Stored data start

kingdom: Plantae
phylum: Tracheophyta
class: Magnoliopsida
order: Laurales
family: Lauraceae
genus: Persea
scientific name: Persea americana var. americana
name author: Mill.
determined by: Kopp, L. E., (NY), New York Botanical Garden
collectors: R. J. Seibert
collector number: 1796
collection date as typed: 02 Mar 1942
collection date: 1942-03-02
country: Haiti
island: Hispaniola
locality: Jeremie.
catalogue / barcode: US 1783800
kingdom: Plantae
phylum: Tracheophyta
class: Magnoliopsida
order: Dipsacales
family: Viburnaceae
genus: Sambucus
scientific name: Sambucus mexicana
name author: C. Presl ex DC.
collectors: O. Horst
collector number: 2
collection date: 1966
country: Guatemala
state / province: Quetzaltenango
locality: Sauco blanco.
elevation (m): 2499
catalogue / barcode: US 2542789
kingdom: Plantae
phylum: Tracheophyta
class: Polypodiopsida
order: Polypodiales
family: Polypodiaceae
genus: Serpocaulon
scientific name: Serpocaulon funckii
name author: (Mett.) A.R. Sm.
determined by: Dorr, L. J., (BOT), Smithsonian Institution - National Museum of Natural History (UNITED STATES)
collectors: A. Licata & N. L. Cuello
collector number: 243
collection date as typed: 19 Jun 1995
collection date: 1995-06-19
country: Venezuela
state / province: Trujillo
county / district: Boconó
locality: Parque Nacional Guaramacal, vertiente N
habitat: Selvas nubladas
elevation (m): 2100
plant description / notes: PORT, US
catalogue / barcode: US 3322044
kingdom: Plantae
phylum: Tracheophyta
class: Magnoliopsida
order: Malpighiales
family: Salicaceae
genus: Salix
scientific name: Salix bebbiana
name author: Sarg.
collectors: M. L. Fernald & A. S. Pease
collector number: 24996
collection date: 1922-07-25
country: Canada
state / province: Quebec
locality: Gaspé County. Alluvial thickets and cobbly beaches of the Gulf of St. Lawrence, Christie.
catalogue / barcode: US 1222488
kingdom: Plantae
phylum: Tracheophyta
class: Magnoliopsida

Stored data end

**Task statement**: Print every line of the records above without changing a single character.

**Complete answer**:
kingdom: Plantae
phylum: Tracheophyta
class: Magnoliopsida
order: Laurales
family: Lauraceae
genus: Persea
scientific name: Persea americana var. americana
name author: Mill.
determined by: Kopp, L. E., (NY), New York Botanical Garden
collectors: R. J. Seibert
collector number: 1796
collection date as typed: 02 Mar 1942
collection date: 1942-03-02
country: Haiti
island: Hispaniola
locality: Jeremie.
catalogue / barcode: US 1783800
kingdom: Plantae
phylum: Tracheophyta
class: Magnoliopsida
order: Dipsacales
family: Viburnaceae
genus: Sambucus
scientific name: Sambucus mexicana
name author: C. Presl ex DC.
collectors: O. Horst
collector number: 2
collection date: 1966
country: Guatemala
state / province: Quetzaltenango
locality: Sauco blanco.
elevation (m): 2499
catalogue / barcode: US 2542789
kingdom: Plantae
phylum: Tracheophyta
class: Polypodiopsida
order: Polypodiales
family: Polypodiaceae
genus: Serpocaulon
scientific name: Serpocaulon funckii
name author: (Mett.) A.R. Sm.
determined by: Dorr, L. J., (BOT), Smithsonian Institution - National Museum of Natural History (UNITED STATES)
collectors: A. Licata & N. L. Cuello
collector number: 243
collection date as typed: 19 Jun 1995
collection date: 1995-06-19
country: Venezuela
state / province: Trujillo
county / district: Boconó
locality: Parque Nacional Guaramacal, vertiente N
habitat: Selvas nubladas
elevation (m): 2100
plant description / notes: PORT, US
catalogue / barcode: US 3322044
kingdom: Plantae
phylum: Tracheophyta
class: Magnoliopsida
order: Malpighiales
family: Salicaceae
genus: Salix
scientific name: Salix bebbiana
name author: Sarg.
collectors: M. L. Fernald & A. S. Pease
collector number: 24996
collection date: 1922-07-25
country: Canada
state / province: Quebec
locality: Gaspé County. Alluvial thickets and cobbly beaches of the Gulf of St. Lawrence, Christie.
catalogue / barcode: US 1222488
kingdom: Plantae
phylum: Tracheophyta
class: Magnoliopsida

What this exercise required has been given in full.